If you have a panache for elegance and enjoy growing home-reared squash, beans, and tomatoes in your backyard, then a potager garden is perfect for you.
Potager – which in French literally means ‘for the soup pot’ – combines the practical nature of the English kitchen garden with the stylishness of French fashion.
Recreating the French Countryside in Your Backyard
You might say a potager is an ornamental vegetable garden. The basic idea is to choose plants for both their edible and decorative characteristics.
There are many diverse potager designs. Some potager enthusiasts tout designs that repeat a certain pattern or symmetrical shape. Others prefer the look of traditional French cottage gardens, which tend to be a little less formal.
Here are some of the basic principles of creating a potager.
Focus on geometric designs and symmetry.
Plan your garden’s layout carefully. Formal, geometric, and symmetrical designs help to create a sense of order. The gardens of the French Renaissance provide a particular wealth of design ideas.
Forget about traditional rows. Diagonals, zigzags, and circles will all work well for your vegetable and flower beds. Checkerboard patterns can look quite striking, too.
Create a sense of flow and direction.
You need to plan your garden for both beauty and function. This means you want to give a lot more thought to your paths and create a sense of direction to your garden.
Rhythm is best achieved with a repetition of the same plant at intervals within the design. If you’re keen on growing a particular type of vegetable or herb, plant them as accents or use them as edging.

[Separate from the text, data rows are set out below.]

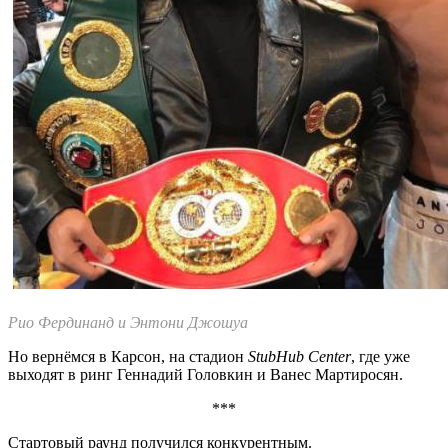
Рио Фердинанд и Энтони Джошуа
Но вернёмся в Карсон, на стадион
StubHub Center
, где уже
выходят в ринг Геннадий Головкин и Ванес Мартиросян.
***
Стартовый раунд получился конкурентным.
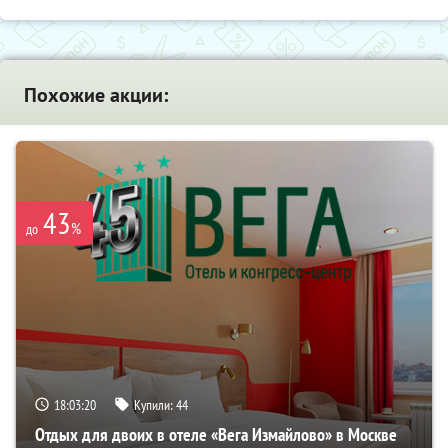
Похожие акции:
43
%
до
18:03:20
Купили:
44
Отдых для двоих в отеле «Вега Измайлово» в Москве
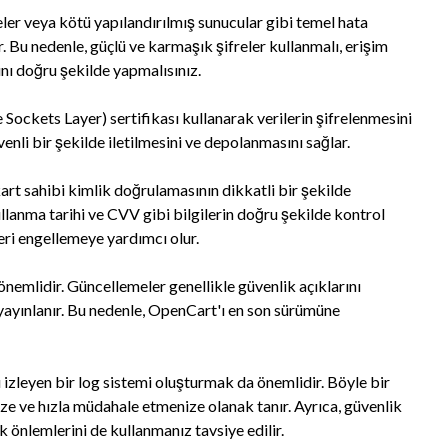
reler veya kötü yapılandırılmış sunucular gibi temel hata
 Bu nedenle, güçlü ve karmaşık şifreler kullanmalı, erişim
nı doğru şekilde yapmalısınız.
Sockets Layer) sertifikası kullanarak verilerin şifrelenmesini
enli bir şekilde iletilmesini ve depolanmasını sağlar.
t sahibi kimlik doğrulamasının dikkatli bir şekilde
lanma tarihi ve CVV gibi bilgilerin doğru şekilde kontrol
leri engellemeye yardımcı olur.
nemlidir. Güncellemeler genellikle güvenlik açıklarını
ayınlanır. Bu nedenle, OpenCart'ı en son sürümüne
izleyen bir log sistemi oluşturmak da önemlidir. Böyle bir
nize ve hızla müdahale etmenize olanak tanır. Ayrıca, güvenlik
ik önlemlerini de kullanmanız tavsiye edilir.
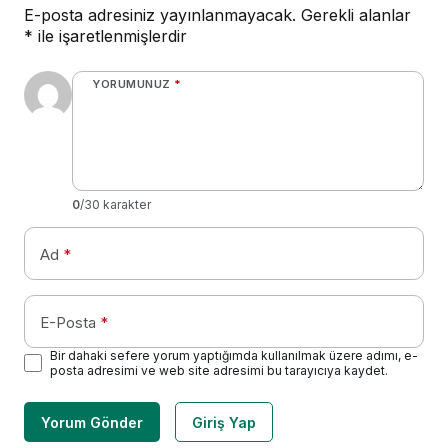
E-posta adresiniz yayınlanmayacak.
Gerekli alanlar
*
ile işaretlenmişlerdir
YORUMUNUZ
*
0
/30 karakter
Ad
*
E-Posta
*
Bir dahaki sefere yorum yaptığımda kullanılmak üzere adımı, e-
posta adresimi ve web site adresimi bu tarayıcıya kaydet.
Yorum Gönder
Giriş Yap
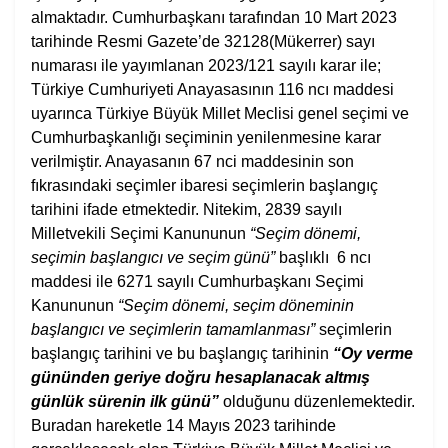
almaktadır. Cumhurbaşkanı tarafından 10 Mart 2023
tarihinde Resmi Gazete’de 32128(Mükerrer) sayı
numarası ile yayımlanan 2023/121 sayılı karar ile;
Türkiye Cumhuriyeti Anayasasının 116 ncı maddesi
uyarınca Türkiye Büyük Millet Meclisi genel seçimi ve
Cumhurbaşkanlığı seçiminin yenilenmesine karar
verilmiştir. Anayasanın 67 nci maddesinin son
fıkrasındaki seçimler ibaresi seçimlerin başlangıç
tarihini ifade etmektedir. Nitekim, 2839 sayılı
Milletvekili Seçimi Kanununun
“Seçim dönemi,
seçimin başlangıcı ve seçim günü”
başlıklı 6 ncı
maddesi ile 6271 sayılı Cumhurbaşkanı Seçimi
Kanununun
“Seçim dönemi, seçim döneminin
başlangıcı ve seçimlerin tamamlanması”
seçimlerin
başlangıç tarihini ve bu başlangıç tarihinin
“Oy verme
gününden geriye doğru hesaplanacak altmış
günlük sürenin ilk günü”
olduğunu düzenlemektedir.
Buradan hareketle 14 Mayıs 2023 tarihinde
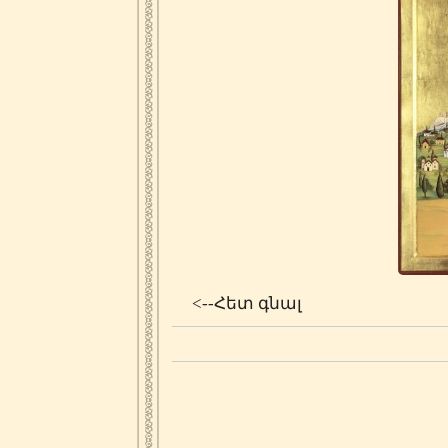
<--Հետ գնալ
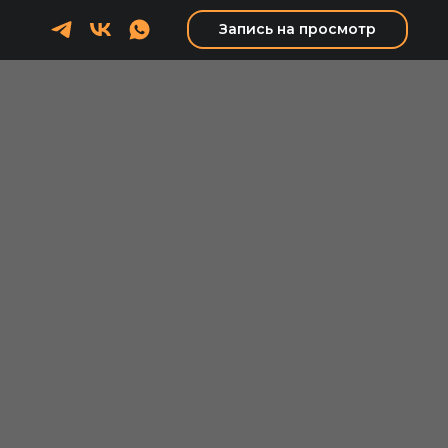
Запись на просмотр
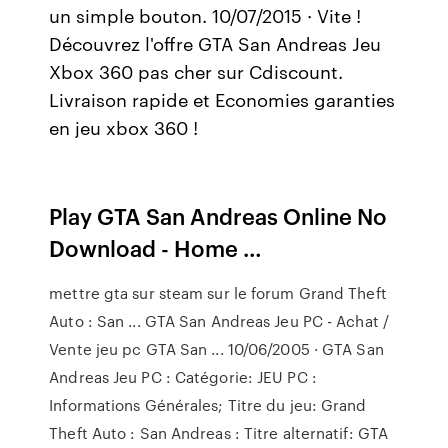
un simple bouton. 10/07/2015 · Vite !
Découvrez l'offre GTA San Andreas Jeu
Xbox 360 pas cher sur Cdiscount.
Livraison rapide et Economies garanties
en jeu xbox 360 !
Play GTA San Andreas Online No
Download - Home …
mettre gta sur steam sur le forum Grand Theft
Auto : San ... GTA San Andreas Jeu PC - Achat /
Vente jeu pc GTA San ... 10/06/2005 · GTA San
Andreas Jeu PC : Catégorie: JEU PC :
Informations Générales; Titre du jeu: Grand
Theft Auto : San Andreas : Titre alternatif: GTA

“This has the added advantage of helping to confuse insect pests so they are less likely to attack your crops,” says writer and garden expert Ann Marie Hendry for GrowVeg.
Whatever format you choose, your garden should flow so you want to stroll through it as much as you want to harvest vegetables.
Devise a focal point.
Your garden’s focal point can be anything you like: a container overflowing with ornamental kale, an obelisk, or an archway dripping with beans and vines, or a towering globe artichoke.
What may start out as just a nondescript grouping of plants is given definition by a focal point. They give the eyes a place to rest.
Choose plants for both your kitchen and visual appeal.
Since you are designing a French garden, you will need to consider the ornamental value of each plant, even the vegetables. Select plants both for your cooking needs and their aesthetic appeal.
Color is an obvious consideration. Colorful ornamental plants, which are usually included in a potager, highlight varying textures and convey a sense of drama.
Flowers are likewise essential French garden plants. Consider flowers that match the size, shape and color of your chosen vegetables.
You may want to include perennial herbs and flower patches along the walkways, as well.
Looks Good, Tastes Good, Too!
Potager gardens have become quite popular in the design world over the past few years. Many people wonder how to design a potager garden for their home. Designing a potager garden is easy if you are familiar with the basic principles.
Potager gardens do not need to be fussy and overelaborate. Your potager design can be as complicated or as simple as you wish.
The key is to make your garden look as good as it tastes.